I asked our Rais where his fair wind was which he promised to bring? He said, his wife had quarrelled with him all night, and would not give him time to pray; and therefore, says he with a very droll face, you shall see me do all that a Saint can do for you on this occasion. I asked him what that was? He made another droll face, "Why, it is to draw the boat by the rope till the wind turns fair." I commended very much this wise alternative, and immediately the vessel began to move, but very slowly, the wind being still unfavourable.

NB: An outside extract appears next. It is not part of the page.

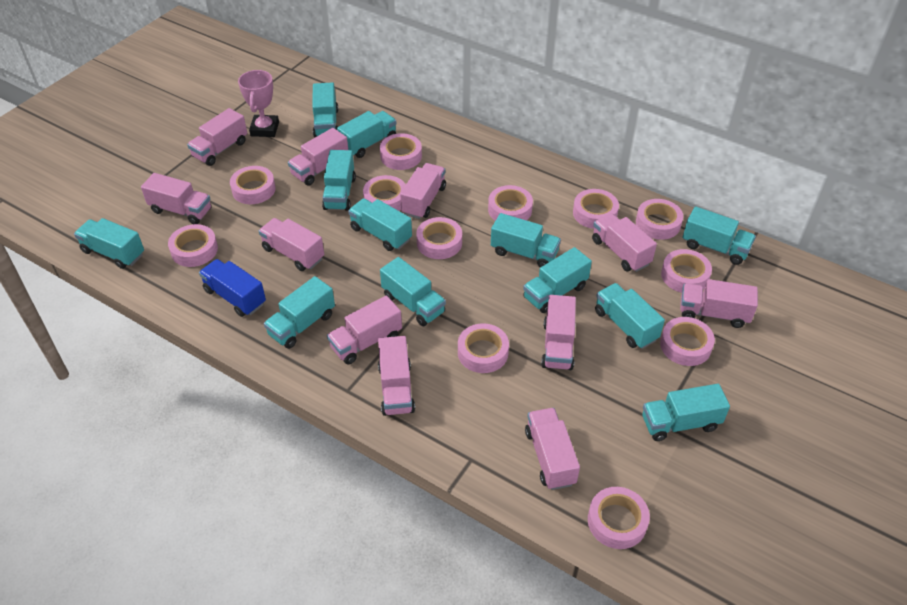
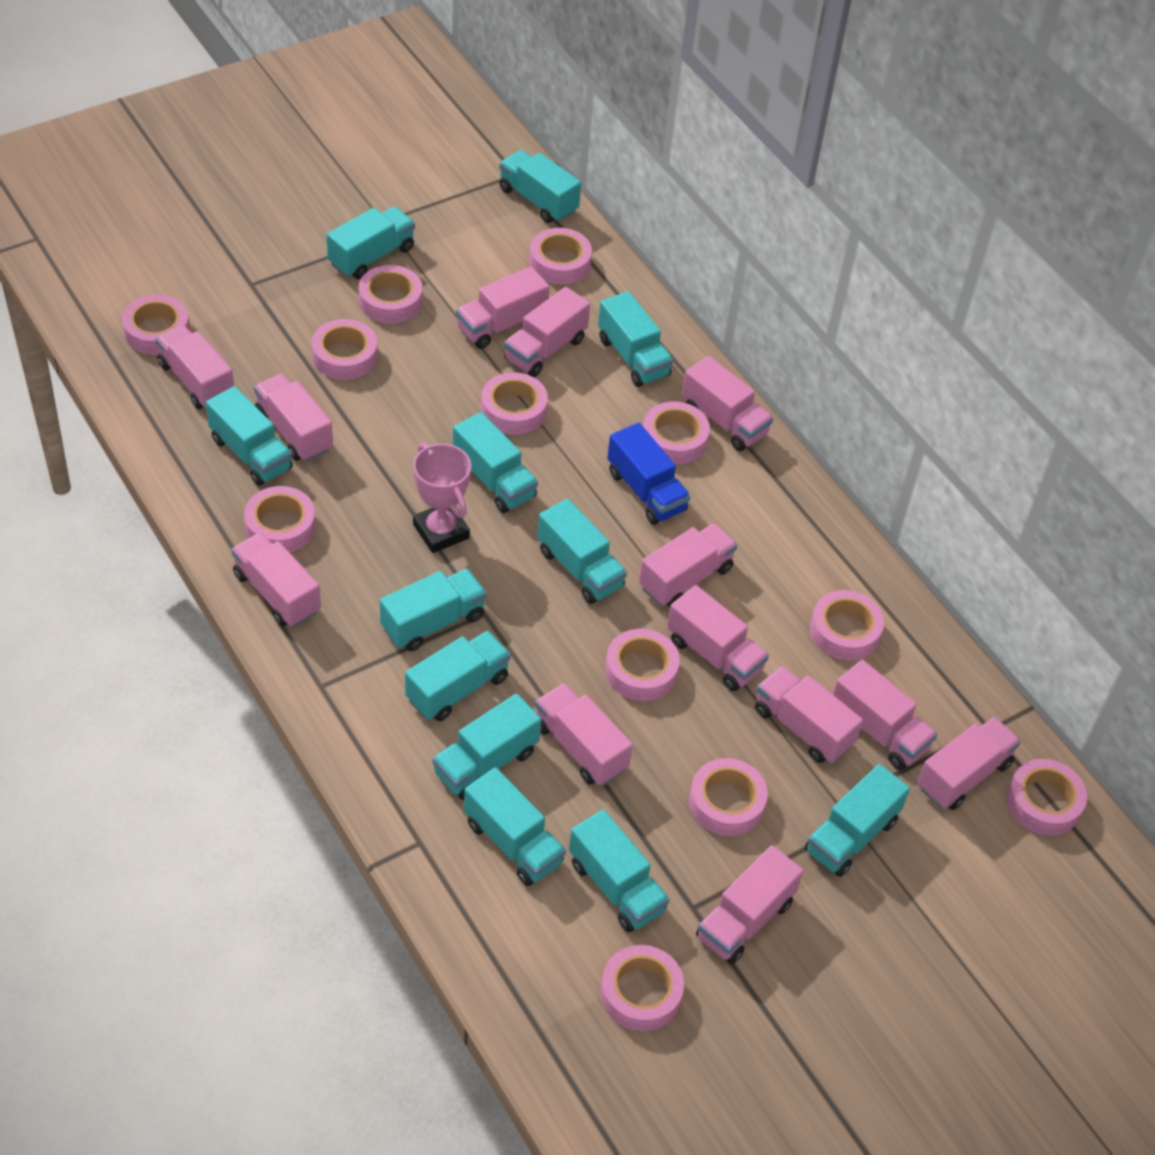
pink truck: [141,173,212,224] [187,108,247,166] [259,218,324,271] [288,128,348,186] [327,295,402,364] [378,336,415,416] [400,163,446,219] [525,408,580,490] [541,295,576,370] [592,213,657,272] [680,279,758,328] = 11 -> [155,325,234,409] [231,532,321,627] [254,374,333,462] [456,266,549,349] [504,287,590,377] [535,683,633,786] [639,523,737,607] [667,585,769,691] [682,356,773,451] [696,845,803,964] [755,666,863,763] [833,660,937,770] [917,717,1021,810] = 13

On looking into Mr Norden's voyage, I was struck at first sight with this paragraph[1]: "We saw this day abundance of camels, but they did not come near enough for us to shoot them."—I thought with myself, to shoot camels in Egypt would be very little better than to shoot men, and that it was very lucky for him the camels did not come near, if that was the only thing that prevented him. Upon looking at the note, I see it is a small mistake of the translator[2], who says, "that in the original it is Chameaux d'eau, water-camels; but whether they are a particular species of camels, or a different kind of animal, he does not know.

But

  1. Norden's Travels, vol. ii. p. 17.
  2. I cannot here omit to rectify another small mistake of the translator, which involves him in a difference with this Author which he did not mean.—

    Mr Norden, in the French, says, that the master of his vessel being much frightened, "avoit perdu la tramontane;" the true meaning of which is, That he had lost his judgment, not lost the north wind, as it is translated, which is really nonsense.

    Norden's Travels, vol. ii. p. 50.